# [INSTRUCTIONS FOR THE TASK]
Can you repeat the stretch of the bobsled article from "One of his favorites" through "threat to medal." word for word?

# [EXTRACT TO READ]
Bree and her bobsled: Story just needs ending
CRAIG HILL; Staff writer
WHISTLER, B.C. – Tim Schaaf is a videographer and a screenwriter, so he knows a good story when sees one.
One of his favorites is of how a football coach with a really bad idea and a guy with a broken kidney led to Olympic glory for a Bremerton woman.
The star of the story is his younger sister, Bree Schaaf, who makes her Olympic debut tonight in bobsled at the Whistler Sliding Centre.
As the pilot of USA 3, the third-ranked of America’s three sleds, Schaaf should be happy just being at the games, especially since she just finished her first complete season on the World Cup circuit.
But that’s not Schaaf’s style.
“Her goal, I’m sure, is to win the gold medal,” her brother said. “But she’ll be proud of whatever she does.”
Considering the 29-year-old qualified for the Olympics while sliding on tracks she’d never slid before, competing on a track she and her brakeman, Emily Azevedo of Chico, Calif., are actually familiar with could make them a threat to medal.
“Bree can do anything,” said U.S. skeleton slider Noelle Pikus-Pace, Schaaf’s former roommate. “She has worked so hard and done so much to get here, nothing would surprise me.”
* * *
The story begins with Schaaf mastering the art of multi-tasking.
She dabbled in ballet, volleyball, basketball and track. She even played the piano, guitar, bass and trombone. Seemingly, she did well at everything.

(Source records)
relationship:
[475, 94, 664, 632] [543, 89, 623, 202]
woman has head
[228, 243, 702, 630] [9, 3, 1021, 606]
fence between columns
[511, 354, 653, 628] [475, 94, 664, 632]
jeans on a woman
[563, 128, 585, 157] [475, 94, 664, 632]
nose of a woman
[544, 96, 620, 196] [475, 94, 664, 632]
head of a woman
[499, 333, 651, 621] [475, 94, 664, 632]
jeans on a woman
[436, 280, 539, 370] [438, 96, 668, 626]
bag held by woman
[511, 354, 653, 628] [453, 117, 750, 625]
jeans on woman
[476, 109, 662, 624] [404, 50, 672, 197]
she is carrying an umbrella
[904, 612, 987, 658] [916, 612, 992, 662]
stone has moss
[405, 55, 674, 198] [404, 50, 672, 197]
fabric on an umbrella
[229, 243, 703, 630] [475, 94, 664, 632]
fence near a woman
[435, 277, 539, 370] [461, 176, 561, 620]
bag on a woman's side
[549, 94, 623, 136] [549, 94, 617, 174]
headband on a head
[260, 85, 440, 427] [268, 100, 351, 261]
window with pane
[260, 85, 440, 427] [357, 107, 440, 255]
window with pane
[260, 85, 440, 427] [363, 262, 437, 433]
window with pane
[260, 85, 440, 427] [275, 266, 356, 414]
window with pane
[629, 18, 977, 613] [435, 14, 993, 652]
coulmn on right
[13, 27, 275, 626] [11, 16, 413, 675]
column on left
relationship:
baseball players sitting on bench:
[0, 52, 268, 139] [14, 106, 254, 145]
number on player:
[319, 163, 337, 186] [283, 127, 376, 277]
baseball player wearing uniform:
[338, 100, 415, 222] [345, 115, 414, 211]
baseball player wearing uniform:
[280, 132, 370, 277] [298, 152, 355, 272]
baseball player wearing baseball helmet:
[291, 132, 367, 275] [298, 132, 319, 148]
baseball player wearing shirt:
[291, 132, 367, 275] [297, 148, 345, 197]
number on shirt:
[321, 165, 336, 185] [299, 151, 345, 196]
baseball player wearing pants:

# [FINISHED EXERCISE]
One of his favorites is of how a football coach with a really bad idea and a guy with a broken kidney led to Olympic glory for a Bremerton woman.
The star of the story is his younger sister, Bree Schaaf, who makes her Olympic debut tonight in bobsled at the Whistler Sliding Centre.
As the pilot of USA 3, the third-ranked of America’s three sleds, Schaaf should be happy just being at the games, especially since she just finished her first complete season on the World Cup circuit.
But that’s not Schaaf’s style.
“Her goal, I’m sure, is to win the gold medal,” her brother said. “But she’ll be proud of whatever she does.”
Considering the 29-year-old qualified for the Olympics while sliding on tracks she’d never slid before, competing on a track she and her brakeman, Emily Azevedo of Chico, Calif., are actually familiar with could make them a threat to medal.